Femtosecond gas-phase mega-electron-volt ultrafast electron diffraction

Abstract

The development of ultrafast gas electron diffraction with nonrelativistic electrons has enabled the determination of molecular structures with atomic spatial resolution. It has, however, been challenging to break the picosecond temporal resolution barrier and achieve the goal that has long been envisioned-making space- and-time resolved molecular movies of chemical reaction in the gas-phase. Recently, an ultrafast electron diffraction (UED) apparatus using mega-electron-volt (MeV) electrons was developed at the SLAC National Accelerator Laboratory for imaging ultrafast structural dynamics of molecules in the gas phase. The SLAC gas-phase MeV UED has achieved 65 fs root mean square temporal resolution, 0.63 Å spatial resolution, and 0.22 Å^-1 reciprocal-space resolution. Such high spatial-temporal resolution has enabled the capturing of real-time molecular movies of fundamental photochemical mechanisms, such as chemical bond breaking, ring opening, and a nuclear wave packet crossing a conical intersection. In this paper, the design that enables the high spatial-temporal resolution of the SLAC gas phase MeV UED is presented. The compact design of the differential pump section of the SLAC gas phase MeV UED realized five orders-of-magnitude vacuum isolation between the electron source and gas sample chamber. The spatial resolution, temporal resolution, and long-term stability of the apparatus are systematically characterized.

FIG. 1.

Schematic of the gas-phase MeV UED at SLAC.

FIG. 2.

Cross-sectional view of the gas chamber (top left), the invacuum electron detector module (top right), and the differential pumping section (bottom right).

FIG. 3.

Photographs and computer-aided design (CAD) drawings of the incoupling mirror, capillary assembly, interaction point, and cold-trap.

FIG. 4.

Comparison of the simulated and measured electron beam spot size, σ_FWHM, and the bunch length, τ_FWHM. The rectangles mark the positions of different apparatus components.

FIG. 5.

(a) Schematic of the interaction region in the gas-phase MeV UED sample chamber. Gas-phase CF₃I molecules from the gas nozzle form pulsed gas jet samples (green). An ultrafast 266 nm pump laser (purple) excites the CF₃I molecules, while a 3.7 MeV electron pulse (blue) probes the ultrafast structural dynamics from the excited CF₃I molecules.
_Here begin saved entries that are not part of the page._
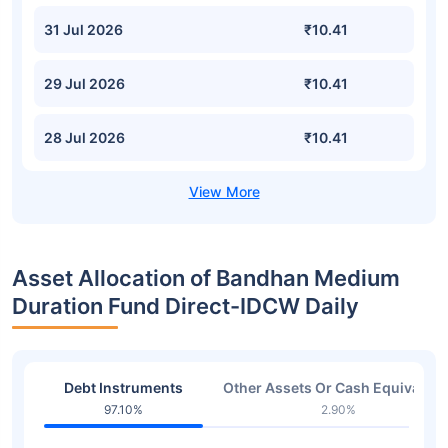
31 Jul 2026
₹10.41
29 Jul 2026
₹10.41
28 Jul 2026
₹10.41
Asset Allocation of Bandhan Medium
Duration Fund Direct-IDCW Daily
Debt Instruments
Other Assets Or Cash Equivalent
97.10%
2.90%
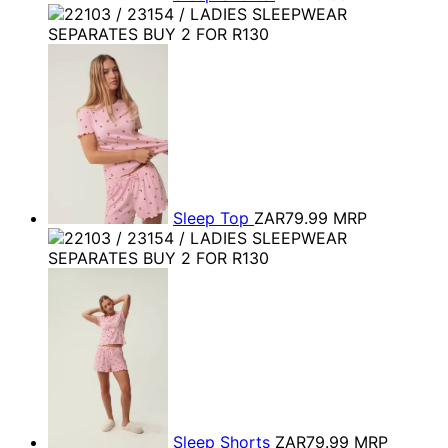
Sleep Top
ZAR79.99
MRP
Sleep Shorts
ZAR79.99
MRP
Diffraction patterns as a function of the time delay between the pump laser and the probe electron pulses are captured on the electron detector 3.2 m downstream of the interaction point. (b) A cartoon of the CF₃I photodissociation process.

FIG. 6.

Temporal resolution characterization by the time-resolved ultrafast CF₃I photodissociation dynamics. (a) The modified scattering intensity as a function of momentum transfer $s$ and pump-probe time delay $t$. (b) The red squares show the integrated intensities in the region between the two dashed lines (between s = 1.5 Å⁻¹ and s = 2.2 Å⁻¹) in panel (a), while the black solid curve shows a best fit of error function to the red squares. The FWHM of $143\pm 36$ fs gives the upper limit of the temporal resolution.

FIG. 7.

Spatial resolution characterization. (a) Experimental diffraction pattern of CF3I without laser excitation. (b) Modified scattering intensity (blue) extracted from (a) and from simulation (red). (c) The corresponding pair distribution functions from experiment (blue) and simulation (red). The inset shows a cartoon of the molecular structure for CF3I without laser excitation. The peaks corresponding to different bond lengths are labeled.

FIG. 8.

Reciprocal-space resolution characterization. (a) A typical electron diffraction pattern from a single crystal gold sample. (b) A zoom-in view of the (200) Bragg reflection with Gaussian fitted FWHM of 0.22 Å⁻¹ as the upper limit of the reciprocal-space resolution.

FIG. 9.

Diffraction pattern centroid jitter in a typical UGED experimental run over 6 h. (a) Time trace of the horizontal (red) and vertical (blue) centroid jitter. (b) Corresponding histograms for the horizontal (red) and vertical (blue) centroid jitter. An rms position pointing jitter of 0.42 pixel corresponding to 14 μm is demonstrated in both directions. The pointing jitter at the interaction points is expected to be better than 14 μm, as it is located 3.2 m upstream of the detector.

FIG. 10.

Characterization of pump-probe time-zero stability by the plasma lensing effect. (a) Top graph shows the electron beam profile on the electron detector before time-zero, while the bottom graph shows that at pump-probe time delay t = 600 fs. (b) Intensities of electrons diffracted by the plasma field (red circles) as a function of the pump-probe time delay. An error function (black curve) is fitted to the raw data to determine the onset of the process as a measurement of time-zero. (c) A trace of time-zero changeover one hour monitored by the plasma lensing technique. The error bars reflect the fitting uncertainty in the estimated time zero change.